In conclusion, owing to the nascence of ML implementation science in healthcare coupled to a lack of long-term follow-up, current research lacks understanding of interactions between models and the EHR, and interactions between models themselves. In a model eat model world, a deployed model can confound the current operation and future development of other models, in addition to eventually rendering itself unusable.
Data Availability
All data produced in the present study are available upon reasonable request to the authors.
Contributions
The study was designed by AV. Code for simulations was written by AV. Underlying data were collected, analyzed, and visualized by AV. First draft of the manuscript was written by AV. GNN supervised the project. AV and GNN had access to and verified the data. All authors provided feedback and approved the final draft.
Acknowledgements
We thank Wei Guo, Lili Gai, and Eugene Fluder of the High Performance Computing group at Mount Sinai for enabling the computational infrastructure underlying these experiments. Ira Hofer receives funding from the NIH (NIH 1K01HL150318).
Footnotes
Disclosures G.N. Nadkarni reports employment with Pensieve Health and Renalytix; consultancy agreements with AstraZeneca, BioVie, GLG Consulting, Pensieve Health, Reata, Renalytix AI, Siemens, and Variant Bio; research funding from Goldfinch Bio and Renalytix; honoraria from AstraZeneca, BioVie, Lexicon, and Reata; patents or royalties with Renalytix; owns equity and stock options in Pensieve Health as a cofounder and Renalytix; has received financial compensation as a scientific board member and advisor to Renalytix; serves on the advisory board of Neurona Health; and serves in an advisory or leadership role for Pensieve Health and Renalytix.
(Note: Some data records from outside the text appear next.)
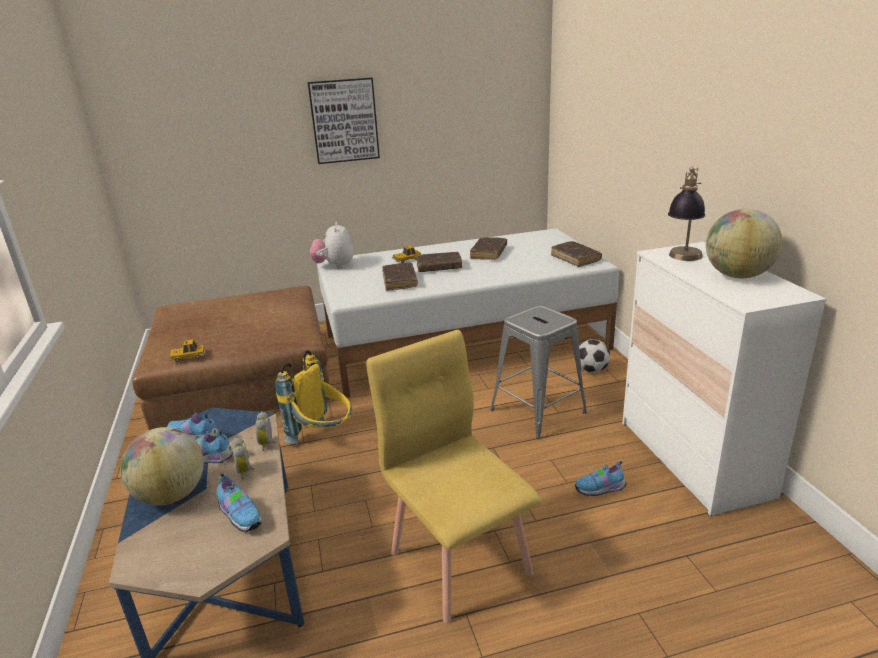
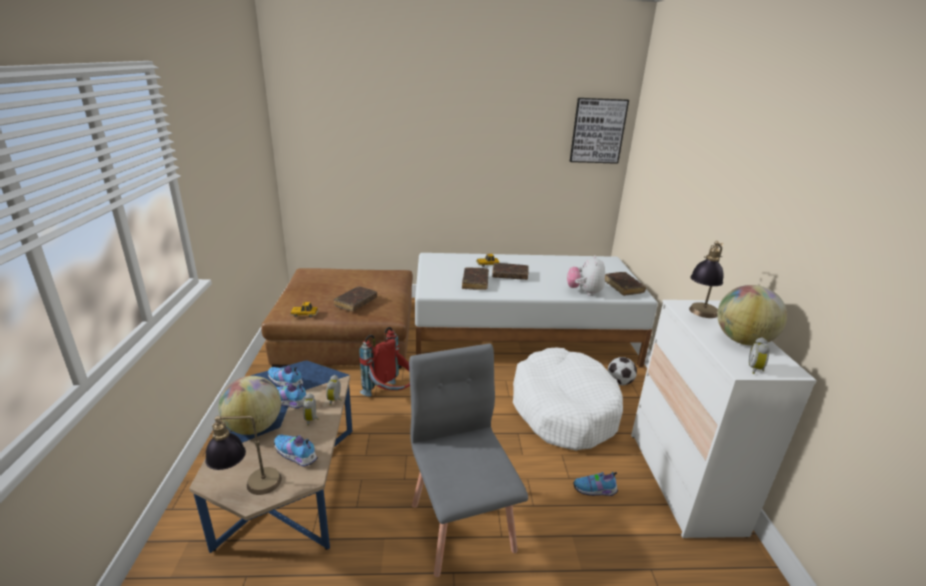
camera: 10 degrees right, 0 degrees up
(192, 565) = (249, 489): none -> table lamp
(241, 516) = (296, 456): shoe -> shoe turned 150 degrees clockwise
(323, 437) = (390, 395): yellow backpack -> red backpack
(334, 266) = (430, 260): plush toy -> plush toy (584, 292)
(344, 121) = (458, 148): picture -> picture (597, 131)
(460, 561) = (462, 525): yellow chair -> grey chair
(488, 253) = (553, 270): brown book -> brown book (356, 303)
(537, 411) = (563, 409): grey stool -> white dog bed
(762, 299) = (755, 369): none -> alarm clock

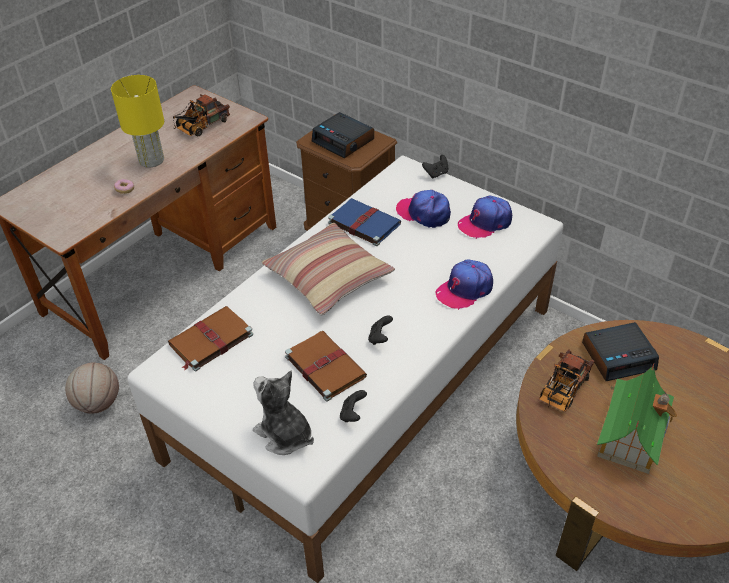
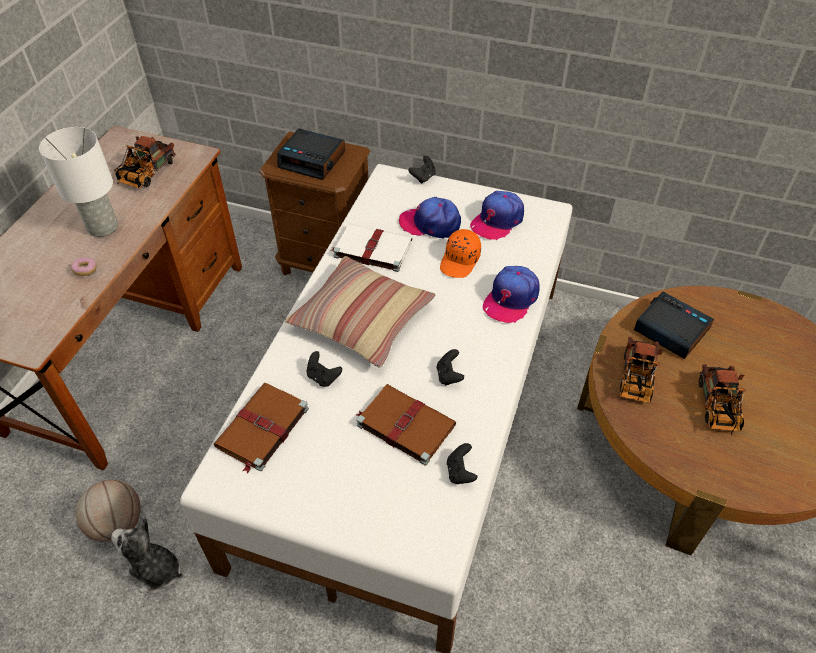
camera: 20 degrees left, 5 degrees up
(151, 160) = (102, 226): yellow table lamp -> white table lamp
(275, 314) = (323, 377): none -> black game controller
(284, 434) = (397, 518): plush toy -> plush toy (155, 571)
(363, 223) = (371, 249): blue book -> white book
(435, 249) = (460, 261): none -> orange cap
(618, 356) = (670, 330): alarm clock -> alarm clock turned 105 degrees counterclockwise
(631, 434) = (717, 409): toy house -> toy truck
K. Singh reports consultancy with Flatiron Health (as part of the scientific advisory board); research funding from Blue Cross Blue Shield of Michigan and Teva Pharmaceuticals; honoraria from Harvard University for education that K. Singh does in the Safety, Quality, Informatics, and Leadership program and their HMS Executive Education program; serves in an advisory or leadership role for Flatiron Health (paid member of the scientific advisory board); and reports other interests or relationships with Blue Cross Blue Shield of Michigan. K. Singh receives salary support through the University of Michigan for work done on the Michigan Urological Surgery Improvement Collaborative. B.S. Glicksberg reports consultancy agreements with Anthem AI, GLG Research, and Prometheus Biosciences and honoraria from Virtual EP Connect. I. Hofer is the founder and President of Extrico health a company that helps hospitals leverage data from their electronic health record for decision making purposes. Dr. Hofer serves as a consultant for Merck. All remaining authors have nothing to disclose.